Gentil Martins responde às críticas

Antigo bastonário da Ordem dos Médicos mantém a posição defendida em entrevista, na qual catalogou a homossexualidade como um “desvio de personalidade” e a comparou ao sadomasoquismo ou auto-mutilação, e volta a descrevê-la como uma “anomalia”

Pelo menos duas médicas já fizeram queixa junto da Ordem dos Médicos devido às declarações homofóbicas de António Gentil Martins, mas isso não o impediu de as voltar defender. Numa mensagem reproduzida pelo “Expresso”, o cirurgião disse, referindo-se  à homossexualidade, que lamenta “quem sofre com essa questão” e argumentou que continua a considerá-la “anómala”.

Em entrevista àquele semanário, Gentil Martins tinha afirmado ser “totalmente contra os homossexuais” e dito que “não aceita” promovê-los. “[A homossexualidade] é uma anomalia, é um desvio da personalidade. Como os sadomasoquistas ou as pessoas que se mutilam”, defendeu o cirurgião de 87 anos. Para além disso, o bastonário da Ordem dos Médicos entre 1977 a 1986 disse ainda ser contra o casamento e a adoção de crianças por pessoas do mesmo sexo.

No sábado o bastonário Miguel Guimarães confirmou as denúncias contra as declarações do Gentil Martins, pelo que o conselho de jurisdição daquele organismo vai mesmo avançar para um inquérito para as analisar. Guimarães deixou para amanhã uma tomada de posição da Ordem sobre o assunto.

As declarações de Gentil Martins serão então avaliadas pelo conselho jurisdição da Ordem, uma vez confirmadas as denúncias prometidas, no sentido de se perceber se o cirurgião de 87 anos incorreu numa violação do código deontológico pelo qual se rege a profissão e desobedeceu aos deveres inerentes à mesma ou se as declarações são adequadas ao usufruto do seu direito à liberdade de expressão.

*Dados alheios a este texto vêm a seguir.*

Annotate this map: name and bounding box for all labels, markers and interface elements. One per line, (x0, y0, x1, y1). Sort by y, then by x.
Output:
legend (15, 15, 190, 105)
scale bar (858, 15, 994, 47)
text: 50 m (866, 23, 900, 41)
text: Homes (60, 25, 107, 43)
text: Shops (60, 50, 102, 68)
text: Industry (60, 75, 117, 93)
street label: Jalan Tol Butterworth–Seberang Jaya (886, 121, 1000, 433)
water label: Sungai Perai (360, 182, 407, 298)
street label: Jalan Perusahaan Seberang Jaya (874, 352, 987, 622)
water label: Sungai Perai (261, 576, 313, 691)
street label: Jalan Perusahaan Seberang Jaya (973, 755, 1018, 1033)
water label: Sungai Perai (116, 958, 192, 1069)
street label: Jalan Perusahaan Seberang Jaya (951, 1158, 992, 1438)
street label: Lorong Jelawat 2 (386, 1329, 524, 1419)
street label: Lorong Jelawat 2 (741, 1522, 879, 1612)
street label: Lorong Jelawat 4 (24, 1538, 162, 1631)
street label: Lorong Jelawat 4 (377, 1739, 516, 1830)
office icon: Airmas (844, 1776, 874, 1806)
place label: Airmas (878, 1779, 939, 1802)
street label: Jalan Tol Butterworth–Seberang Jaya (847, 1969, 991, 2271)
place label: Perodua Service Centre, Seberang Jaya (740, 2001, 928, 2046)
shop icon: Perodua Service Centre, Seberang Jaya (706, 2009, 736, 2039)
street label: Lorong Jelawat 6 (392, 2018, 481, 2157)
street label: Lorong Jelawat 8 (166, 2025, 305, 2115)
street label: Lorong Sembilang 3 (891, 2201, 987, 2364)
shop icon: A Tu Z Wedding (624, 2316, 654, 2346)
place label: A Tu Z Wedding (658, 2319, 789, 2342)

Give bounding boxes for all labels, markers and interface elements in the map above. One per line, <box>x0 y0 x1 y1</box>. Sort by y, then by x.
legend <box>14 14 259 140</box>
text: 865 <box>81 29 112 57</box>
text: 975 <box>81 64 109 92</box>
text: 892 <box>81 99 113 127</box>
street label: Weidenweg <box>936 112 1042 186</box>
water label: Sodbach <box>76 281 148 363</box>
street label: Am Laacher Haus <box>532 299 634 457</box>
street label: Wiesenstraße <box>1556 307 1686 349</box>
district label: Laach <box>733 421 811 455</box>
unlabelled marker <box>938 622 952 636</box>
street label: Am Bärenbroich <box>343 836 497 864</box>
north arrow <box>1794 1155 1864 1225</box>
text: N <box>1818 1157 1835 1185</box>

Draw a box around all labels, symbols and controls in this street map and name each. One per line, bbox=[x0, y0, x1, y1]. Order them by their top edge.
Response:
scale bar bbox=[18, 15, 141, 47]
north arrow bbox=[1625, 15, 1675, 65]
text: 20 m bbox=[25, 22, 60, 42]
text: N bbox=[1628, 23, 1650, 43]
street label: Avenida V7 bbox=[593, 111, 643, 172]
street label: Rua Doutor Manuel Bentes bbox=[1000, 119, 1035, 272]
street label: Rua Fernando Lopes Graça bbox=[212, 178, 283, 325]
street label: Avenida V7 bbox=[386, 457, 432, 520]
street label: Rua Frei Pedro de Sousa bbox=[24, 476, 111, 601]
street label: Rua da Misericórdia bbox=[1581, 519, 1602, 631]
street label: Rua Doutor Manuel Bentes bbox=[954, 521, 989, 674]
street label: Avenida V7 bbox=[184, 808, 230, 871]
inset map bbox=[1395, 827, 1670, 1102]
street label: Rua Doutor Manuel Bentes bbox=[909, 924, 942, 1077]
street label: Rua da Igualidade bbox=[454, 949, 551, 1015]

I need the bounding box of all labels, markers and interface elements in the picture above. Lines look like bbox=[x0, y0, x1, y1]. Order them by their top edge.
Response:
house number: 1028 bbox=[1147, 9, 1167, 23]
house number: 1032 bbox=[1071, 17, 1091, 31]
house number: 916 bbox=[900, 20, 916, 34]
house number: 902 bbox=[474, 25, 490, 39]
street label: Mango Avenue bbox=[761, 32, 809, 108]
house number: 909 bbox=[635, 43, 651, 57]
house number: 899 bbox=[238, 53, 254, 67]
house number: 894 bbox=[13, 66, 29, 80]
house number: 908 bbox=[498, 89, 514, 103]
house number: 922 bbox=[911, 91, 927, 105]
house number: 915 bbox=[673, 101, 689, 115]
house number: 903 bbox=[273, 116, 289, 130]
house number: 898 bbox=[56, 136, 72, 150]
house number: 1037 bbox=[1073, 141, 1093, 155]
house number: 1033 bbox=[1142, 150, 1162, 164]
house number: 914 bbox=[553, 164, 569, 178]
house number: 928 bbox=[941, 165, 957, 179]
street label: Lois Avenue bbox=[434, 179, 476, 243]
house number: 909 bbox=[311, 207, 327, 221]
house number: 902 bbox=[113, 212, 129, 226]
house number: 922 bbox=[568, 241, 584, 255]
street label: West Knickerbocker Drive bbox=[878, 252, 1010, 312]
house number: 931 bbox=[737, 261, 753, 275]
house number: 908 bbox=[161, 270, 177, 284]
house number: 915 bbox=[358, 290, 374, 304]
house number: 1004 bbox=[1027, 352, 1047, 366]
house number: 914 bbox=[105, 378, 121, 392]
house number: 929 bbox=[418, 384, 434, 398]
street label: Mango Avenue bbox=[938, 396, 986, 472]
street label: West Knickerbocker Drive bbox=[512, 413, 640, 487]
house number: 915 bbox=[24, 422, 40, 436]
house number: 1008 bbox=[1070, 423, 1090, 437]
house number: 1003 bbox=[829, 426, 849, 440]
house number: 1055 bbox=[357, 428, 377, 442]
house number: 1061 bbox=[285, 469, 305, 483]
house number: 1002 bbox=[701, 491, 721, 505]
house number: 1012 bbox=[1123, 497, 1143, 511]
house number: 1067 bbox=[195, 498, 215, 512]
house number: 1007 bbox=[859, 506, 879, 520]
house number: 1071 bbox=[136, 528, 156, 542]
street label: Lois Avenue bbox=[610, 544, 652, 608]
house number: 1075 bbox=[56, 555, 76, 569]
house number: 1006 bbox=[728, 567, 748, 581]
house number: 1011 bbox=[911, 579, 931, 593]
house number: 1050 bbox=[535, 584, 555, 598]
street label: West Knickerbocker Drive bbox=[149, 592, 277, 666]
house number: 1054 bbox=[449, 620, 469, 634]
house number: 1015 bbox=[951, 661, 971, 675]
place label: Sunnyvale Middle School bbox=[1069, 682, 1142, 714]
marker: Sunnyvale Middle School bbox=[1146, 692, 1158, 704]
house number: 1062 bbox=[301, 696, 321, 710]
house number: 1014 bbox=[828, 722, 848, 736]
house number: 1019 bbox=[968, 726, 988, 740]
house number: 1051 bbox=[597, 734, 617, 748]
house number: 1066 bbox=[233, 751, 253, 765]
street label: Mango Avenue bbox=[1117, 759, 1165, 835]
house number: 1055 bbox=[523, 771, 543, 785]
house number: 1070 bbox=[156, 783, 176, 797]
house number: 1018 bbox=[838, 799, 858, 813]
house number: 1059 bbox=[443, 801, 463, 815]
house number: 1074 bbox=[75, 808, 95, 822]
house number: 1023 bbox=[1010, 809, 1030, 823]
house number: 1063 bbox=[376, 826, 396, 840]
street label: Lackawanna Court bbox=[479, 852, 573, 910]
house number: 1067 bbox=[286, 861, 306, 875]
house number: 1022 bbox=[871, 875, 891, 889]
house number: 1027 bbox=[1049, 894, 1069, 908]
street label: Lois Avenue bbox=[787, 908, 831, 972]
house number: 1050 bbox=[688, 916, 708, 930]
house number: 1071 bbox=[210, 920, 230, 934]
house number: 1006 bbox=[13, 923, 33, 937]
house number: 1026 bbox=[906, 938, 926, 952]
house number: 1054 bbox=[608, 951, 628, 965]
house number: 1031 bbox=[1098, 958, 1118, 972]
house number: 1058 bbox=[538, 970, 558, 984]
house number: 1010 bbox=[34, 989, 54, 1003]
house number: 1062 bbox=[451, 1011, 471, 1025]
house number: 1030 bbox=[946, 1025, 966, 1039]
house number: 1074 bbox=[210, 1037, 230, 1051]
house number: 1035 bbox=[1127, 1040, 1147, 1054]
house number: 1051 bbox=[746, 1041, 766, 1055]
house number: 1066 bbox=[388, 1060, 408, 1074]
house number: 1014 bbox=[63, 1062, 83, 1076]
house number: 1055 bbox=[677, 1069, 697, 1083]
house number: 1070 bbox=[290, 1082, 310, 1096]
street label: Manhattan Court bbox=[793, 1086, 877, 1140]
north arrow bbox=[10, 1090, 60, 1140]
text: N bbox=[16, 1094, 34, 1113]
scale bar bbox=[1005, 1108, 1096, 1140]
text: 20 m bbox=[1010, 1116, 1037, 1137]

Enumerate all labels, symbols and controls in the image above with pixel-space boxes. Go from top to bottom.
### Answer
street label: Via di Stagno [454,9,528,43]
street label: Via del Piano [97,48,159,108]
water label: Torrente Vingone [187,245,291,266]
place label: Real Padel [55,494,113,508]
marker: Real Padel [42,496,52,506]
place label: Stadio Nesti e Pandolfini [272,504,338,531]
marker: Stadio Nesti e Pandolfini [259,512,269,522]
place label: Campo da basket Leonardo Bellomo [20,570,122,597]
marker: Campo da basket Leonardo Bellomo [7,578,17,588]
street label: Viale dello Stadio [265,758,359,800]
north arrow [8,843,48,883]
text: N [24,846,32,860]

Num texto publicado no blog Jugular, a médica psiquiátrica e ex-candidata às legislativas pelo LIVRE – Tempo de Avançar, Ana Matos Pires, revelou que iria fazer uma exposição à Ordem dos Médicos e acusou Gentil Martins de ter cometido “vários e diferentes erros deontológicos graves”. “Não estamos só no domínio da opinião a que o sujeito tem direito”, escreve Matos Pires. Citando outros dois textos, a médica entende que as declarações do cirurgião “não são baseadas no conhecimento” e lembra que “à luz do conhecimento atual a homossexualidade não é uma doença psiquiátrica”. Afirmar que aquela é um desvio de personalidade, reforça, “é um erro científico”. “[Gentil Martins] diagnostica, porque é essa a palavra sendo ele médico, como ‘doente’ uma população inteira, que morre ainda em genocídios organizados no ano da graça de 2017. Anomalia é isto. Não há credo, nem oração que cure”, acusa.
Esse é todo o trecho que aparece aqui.